Radiodiffusion Internasionaal Annexe


鄧麗君
June 24, 2008, 8:16 pm
Filed under: Taiwan

(Wishing You) Well In The New Year

Teresa Teng was from Tienyang, Taiwan.

The main island of Taiwan, also known as Formosa, is located in East Asia off the coast of mainland China, southwest of the main islands of Japan but directly west of the end of Japan’s Ryukyu Islands, and north-northwest of the Philippines.

Teresa Teng was born Deng Lijun in Tienyang, a village in Yunlin County, to a mainlander family originating from Hebei province. She was educated at Ginling Girls High School.

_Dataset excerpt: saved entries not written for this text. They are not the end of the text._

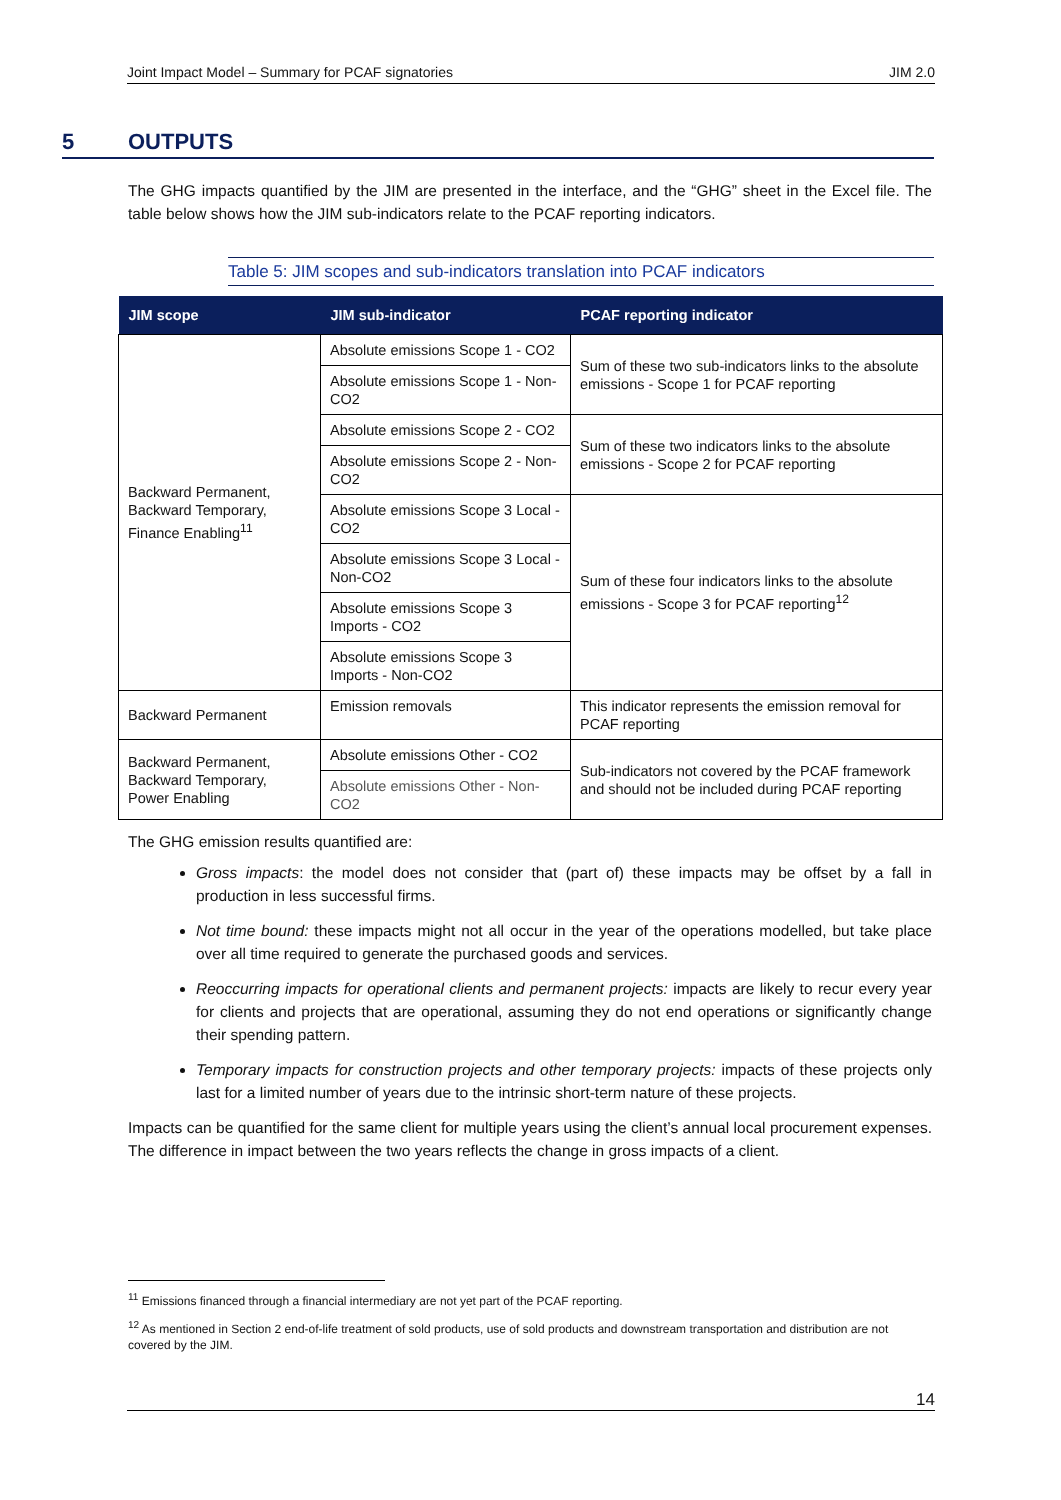Joint Impact Model – Summary for PCAF signatories JIM 2.0
5 OUTPUTS
The GHG impacts quantified by the JIM are presented in the interface, and the “GHG” sheet in the Excel file. The table below shows how the JIM sub-indicators relate to the PCAF reporting indicators.
Table 5: JIM scopes and sub-indicators translation into PCAF indicators
| JIM scope | JIM sub-indicator | PCAF reporting indicator |
| --- | --- | --- |
| Backward Permanent, Backward Temporary, Finance Enabling<sup>11</sup> | Absolute emissions Scope 1 - CO2 | Sum of these two sub-indicators links to the absolute emissions - Scope 1 for PCAF reporting |
| | Absolute emissions Scope 1 - Non-CO2 | |
| | Absolute emissions Scope 2 - CO2 | Sum of these two indicators links to the absolute emissions - Scope 2 for PCAF reporting |
| | Absolute emissions Scope 2 - Non-CO2 | |
| | Absolute emissions Scope 3 Local - CO2 | Sum of these four indicators links to the absolute emissions - Scope 3 for PCAF reporting<sup>12</sup> |
| | Absolute emissions Scope 3 Local - Non-CO2 | |
| | Absolute emissions Scope 3 Imports - CO2 | |
| | Absolute emissions Scope 3 Imports - Non-CO2 | |
| Backward Permanent | Emission removals | This indicator represents the emission removal for PCAF reporting |
| Backward Permanent, Backward Temporary, Power Enabling | Absolute emissions Other - CO2 | Sub-indicators not covered by the PCAF framework and should not be included during PCAF reporting |
| | Absolute emissions Other - Non-CO2 | |
The GHG emission results quantified are:
Gross impacts: the model does not consider that (part of) these impacts may be offset by a fall in production in less successful firms.
Not time bound: these impacts might not all occur in the year of the operations modelled, but take place over all time required to generate the purchased goods and services.
Reoccurring impacts for operational clients and permanent projects: impacts are likely to recur every year for clients and projects that are operational, assuming they do not end operations or significantly change their spending pattern.
Temporary impacts for construction projects and other temporary projects: impacts of these projects only last for a limited number of years due to the intrinsic short-term nature of these projects.
Impacts can be quantified for the same client for multiple years using the client’s annual local procurement expenses. The difference in impact between the two years reflects the change in gross impacts of a client.
<sup>11</sup> Emissions financed through a financial intermediary are not yet part of the PCAF reporting.
<sup>12</sup> As mentioned in Section 2 end-of-life treatment of sold products, use of sold products and downstream transportation and distribution are not covered by the JIM.
14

In 1968, she became famous after giving a performance on a popular music programme in Taiwan, and released eight albums within the next two years. In 1973, she attempted to crack the Japanese market, taking part in Japan’s Kōhaku Uta Gassen, a year-round singing match of the most successful artists of that year, and won the prize for “Best New Singing Star”.

In 1974, with the song “Airport” (空港), she conquered Japan, where she remained a leading star despite a short exile in 1979 when she was deported for having entered on a fake Indonesian passport, bought for $20,000, a deception rendered necessary by a break in relations between Taiwan and Japan on China’s entry to the UN Security Council. Singing by now in Cantonese, Japanese and English as well as her native Mandarin, Teng was soon popular as far as Malaysia and Indonesia.

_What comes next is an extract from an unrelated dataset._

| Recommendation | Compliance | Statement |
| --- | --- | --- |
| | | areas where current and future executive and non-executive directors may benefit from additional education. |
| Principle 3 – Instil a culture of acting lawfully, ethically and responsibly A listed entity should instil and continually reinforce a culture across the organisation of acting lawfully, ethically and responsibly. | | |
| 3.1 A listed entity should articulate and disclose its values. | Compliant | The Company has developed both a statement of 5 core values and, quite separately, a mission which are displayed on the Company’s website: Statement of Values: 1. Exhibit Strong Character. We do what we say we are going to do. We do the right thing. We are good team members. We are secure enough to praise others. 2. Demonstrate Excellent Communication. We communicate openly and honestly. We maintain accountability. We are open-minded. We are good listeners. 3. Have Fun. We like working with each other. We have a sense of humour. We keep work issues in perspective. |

She was well known and her music was also hugely popular in mainland China despite the fact that the authorities had branded most Western music, including her music, as “decadent”. However, she was never to perform there. She performed in Paris during the 1989 Tiananmen student uprising, singing for the students and proclaiming her support for them and for democracy..

Teng died from a severe asthma attack while on holiday in Chiang Mai, Thailand at the age of 42 (43 by Chinese reckoning) on May 8, 1995. She is buried in a mountainside tomb at Chin Pao San (金寶山; translates to Golden Treasure Mountain), a cemetery near Jinshan, Taipei County in Taiwan. A memorial was built at the tomb with a statue of Teng and her stage clothes on display, with her music playing in the background. There is also a large electronic piano keyboard that visitors can play by stepping on the keys.

Thanks to Ho Chui-wa for tanslating the titles.

Catalog number LFEP 3102 on Life Records of Singapore. No release date listed.